The French system takes no money out of the public purse because it consists in recycling levies raised on the box office and the sale of blank video cassettes, which are paid back into the industry, not for profit but for reinvestment. And importantly, it supports exhibition and distribution as well as production. The result is the largest art-house circuit in Europe, as well as a deal which takes low-earning films into the multiplexes where there are no art-houses. But these are instruments of policy which in certain circles are highly controversial: they are the parafiscal measures which are outlawed as protectionist in international trade agreements, which is why the French argue for them on the basis of the ‘cultural exception’ – a phrase which the British political class regards with suspicion, and in Washington, they just don’t get at all (see the article in this issue by Julian Petley).

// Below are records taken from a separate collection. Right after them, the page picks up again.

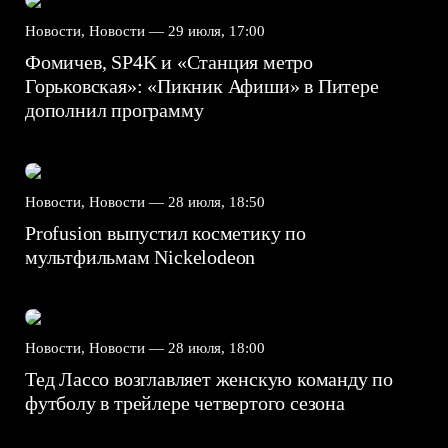
Новости, Новости —
29 июля, 17:00
Фомичев, SP4K и «Станция метро
Горьковская»: «Пикник Афиши» в Питере
дополнил программу
Новости, Новости —
28 июля, 18:50
Profusion выпустил косметику по
мультфильмам Nickelodeon
Новости, Новости —
28 июля, 18:00
Тед Лассо возглавляет женскую команду по
футболу в трейлере четвертого сезона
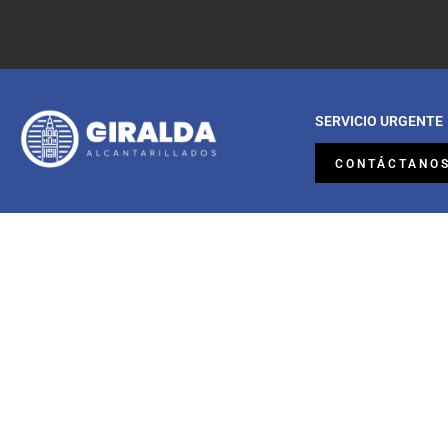
SERVICIO URGENTE
CONTÁCTANO
EMPRESA DE DES
EN
UTRERA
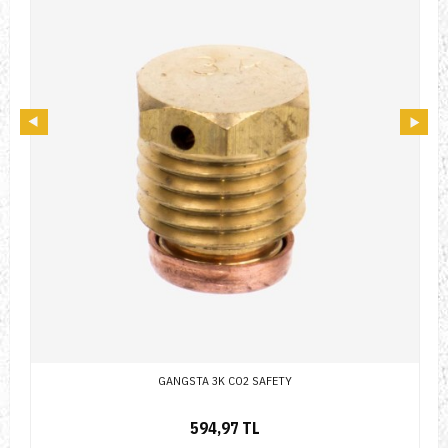
GANGSTA 3K CO2 SAFETY
594,97 TL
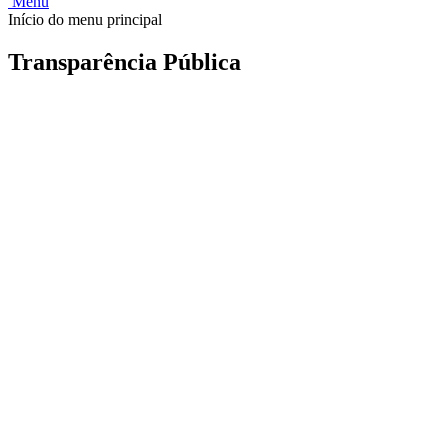
Menu
Início do menu principal
Transparência Pública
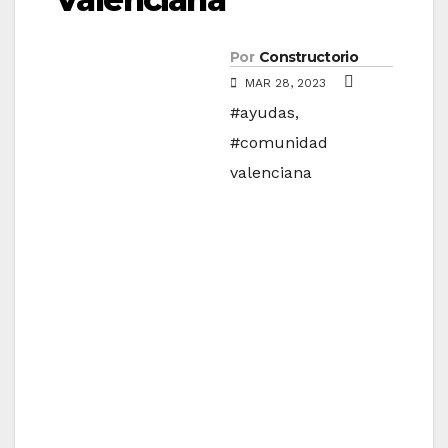
Por
Constructorio
MAR 28, 2023
#ayudas
,
#comunidad
valenciana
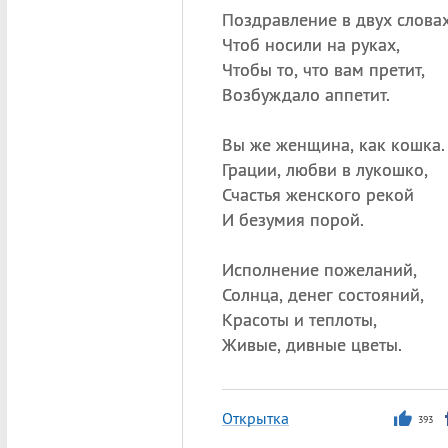
Поздравление в двух словах
Чтоб носили на руках,
Чтобы то, что вам претит,
Возбуждало аппетит.
Вы же женщина, как кошка.
Грации, любви в лукошко,
Счастья женского рекой
И безумия порой.
Исполнение пожеланий,
Солнца, денег состояний,
Красоты и теплоты,
Живые, дивные цветы.
Открытка
393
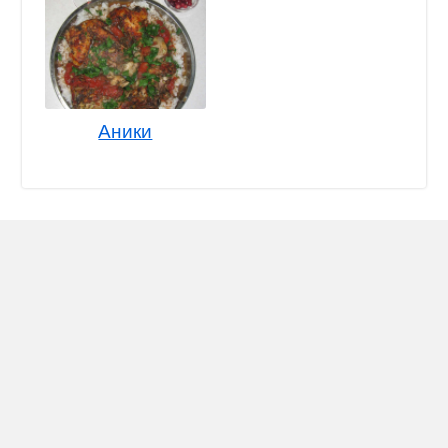
Аники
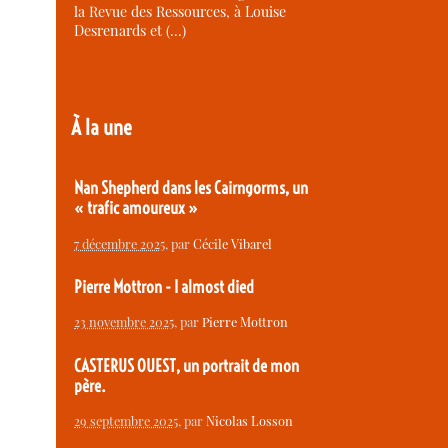
la Revue des Ressources, à Louise
Desrenards et (…)
À la une
Nan Shepherd dans les Cairngorms, un
« trafic amoureux »
7 décembre 2025
, par
Cécile Vibarel
Pierre Mottron - I almost died
23 novembre 2025
, par
Pierre Mottron
CASTERUS OUEST, un portrait de mon
père.
29 septembre 2025
, par
Nicolas Losson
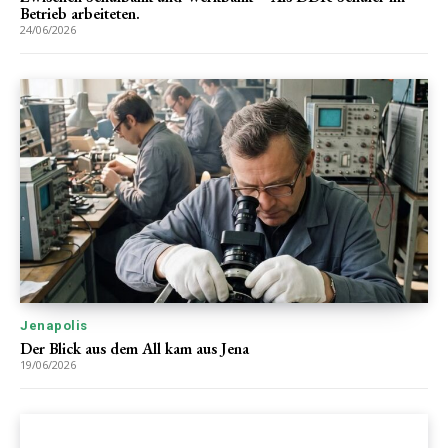
Betrieb arbeiteten.
24/06/2026
Jenapolis
Der Blick aus dem All kam aus Jena
19/06/2026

Meanwhile, the Film Council has got itself a new man to set up a distribution and exhibition scheme for ‘specialised films’ from his office in London. Out in the country, among programmers at the regional film theatres, there is disappointment that the Council hasn’t commented on the recommendations of its own report, but it seems that it is “on hold until Peter Buckingham has had a proper look at it". One suggestion is to expand the exhibition of low-earning films by leasing screens from commercial operators (the ‘fanatical about film’ Odeon reportedly said ‘how much?’, which gives an indication of their passion for the idea). There is also talk of creating a ‘network’, which worries the regional programmers, who are in close touch with their local communities and don’t want to be programmed from London.

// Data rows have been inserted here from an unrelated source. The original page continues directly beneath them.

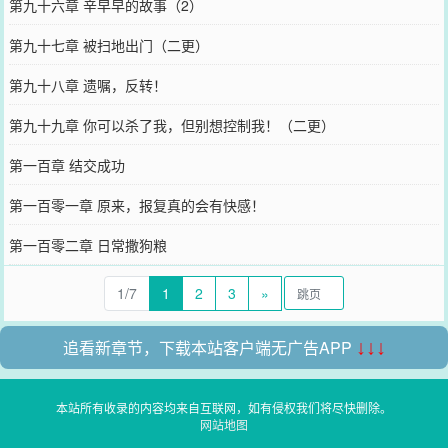
第九十六章 辛早早的故事（2）
第九十七章 被扫地出门（二更）
第九十八章 遗嘱，反转！
第九十九章 你可以杀了我，但别想控制我！（二更）
第一百章 结交成功
第一百零一章 原来，报复真的会有快感！
第一百零二章 日常撒狗粮
1/7
1
2
3
»
追看新章节，下载本站客户端无广告APP
↓↓↓
本站所有收录的内容均来自互联网，如有侵权我们将尽快删除。
网站地图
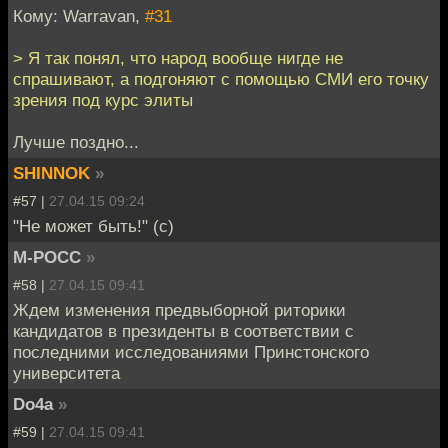
Кому: Warravan,
#31
> Я так понял, что народ вообще нигде не
спрашивают, а подгоняют с помощью СМИ его точку
зрения под курс элиты
Лучше поздно...
SHINNOK
»
#57 |
27.04.15 09:24
"Не может быть!" (с)
М-РОСС
»
#58 |
27.04.15 09:41
Ждем изменения предвыборной риторики
кандидатов в президенты в соответствии с
последними исследованиями Принстонского
университета
Do4a
»
#59 |
27.04.15 09:41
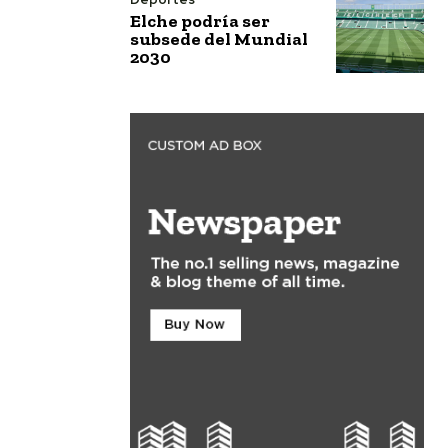
Elche podría ser
subsede del Mundial
2030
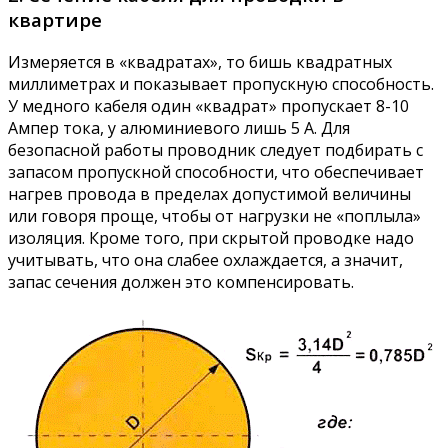
квартире
Измеряется в «квадратах», то бишь квадратных
миллиметрах и показывает пропускную способность.
У медного кабеля один «квадрат» пропускает 8-10
Ампер тока, у алюминиевого лишь 5 А. Для
безопасной работы проводник следует подбирать с
запасом пропускной способности, что обеспечивает
нагрев провода в пределах допустимой величины
или говоря проще, чтобы от нагрузки не «поплыла»
изоляция. Кроме того, при скрытой проводке надо
учитывать, что она слабее охлаждается, а значит,
запас сечения должен это компенсировать.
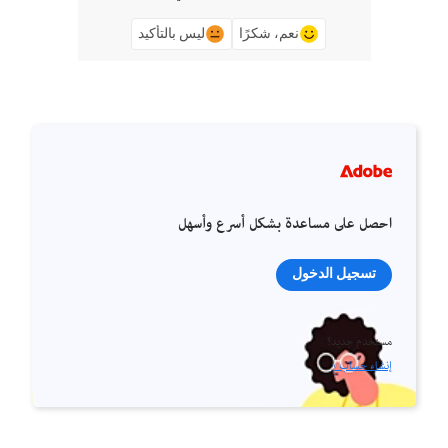
نعم، شكرًا
ليس بالتأكيد
احصل على مساعدة بشكل أسرع وأسهل
تسجيل الدخول
مستخدم جديد؟
إنشاء حساب ›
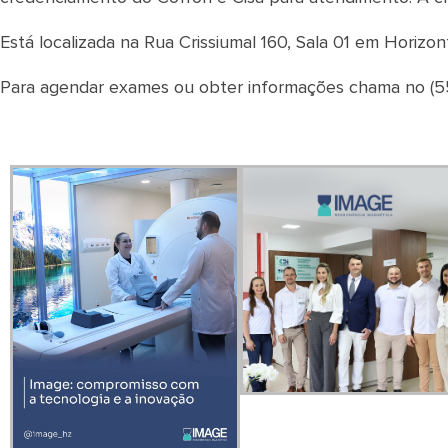
Está localizada na Rua Crissiumal 160, Sala 01 em Horizont
Para agendar exames ou obter informações chama no (55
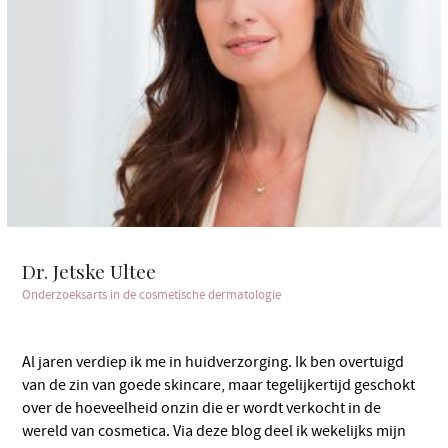
Dr. Jetske Ultee
Onderzoeksarts in de cosmetische dermatologie
Al jaren verdiep ik me in huidverzorging. Ik ben overtuigd
van de zin van goede skincare, maar tegelijkertijd geschokt
over de hoeveelheid onzin die er wordt verkocht in de
wereld van cosmetica. Via deze blog deel ik wekelijks mijn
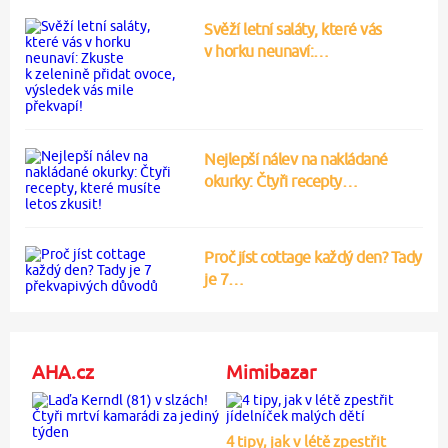
Svěží letní saláty, které vás
v horku neunaví:…
Nejlepší nálev na nakládané
okurky: Čtyři recepty…
Proč jíst cottage každý den? Tady
je 7…
AHA.cz
Mimibazar
4 tipy, jak v létě zpestřit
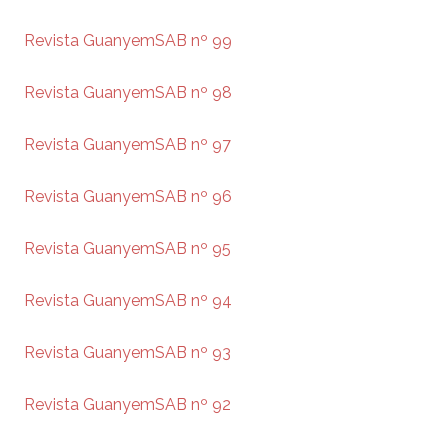
Revista GuanyemSAB nº 99
Revista GuanyemSAB nº 98
Revista GuanyemSAB nº 97
Revista GuanyemSAB nº 96
Revista GuanyemSAB nº 95
Revista GuanyemSAB nº 94
Revista GuanyemSAB nº 93
Revista GuanyemSAB nº 92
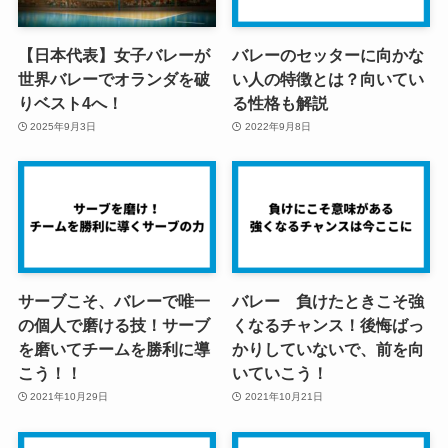
【日本代表】女子バレーが
バレーのセッターに向かな
世界バレーでオランダを破
い人の特徴とは？向いてい
りベスト4へ！
る性格も解説
2025年9月3日
2022年9月8日
サーブこそ、バレーで唯一
バレー 負けたときこそ強
の個人で磨ける技！サーブ
くなるチャンス！後悔ばっ
を磨いてチームを勝利に導
かりしていないで、前を向
こう！！
いていこう！
2021年10月29日
2021年10月21日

The bottom line is this: it isn’t only British films which aren’t being seen on British screens. At the same time that official policy talks up the ideas of multiculturalism and cultural diversity which are the social realities of the postcolonial world, it is also the films of other countries and cultures which are being denied us. In other words, at the very moment we need to see these films more than ever.


Endnote

[1] Michael Chanan, “Is Britain Ready for Europe?” Vertigo, (first series), No.5, Autumn/Winter 1995, p.13.


Michael Chanan is a member of the Vertigo editorial board and lectures on film at the University of the West of England.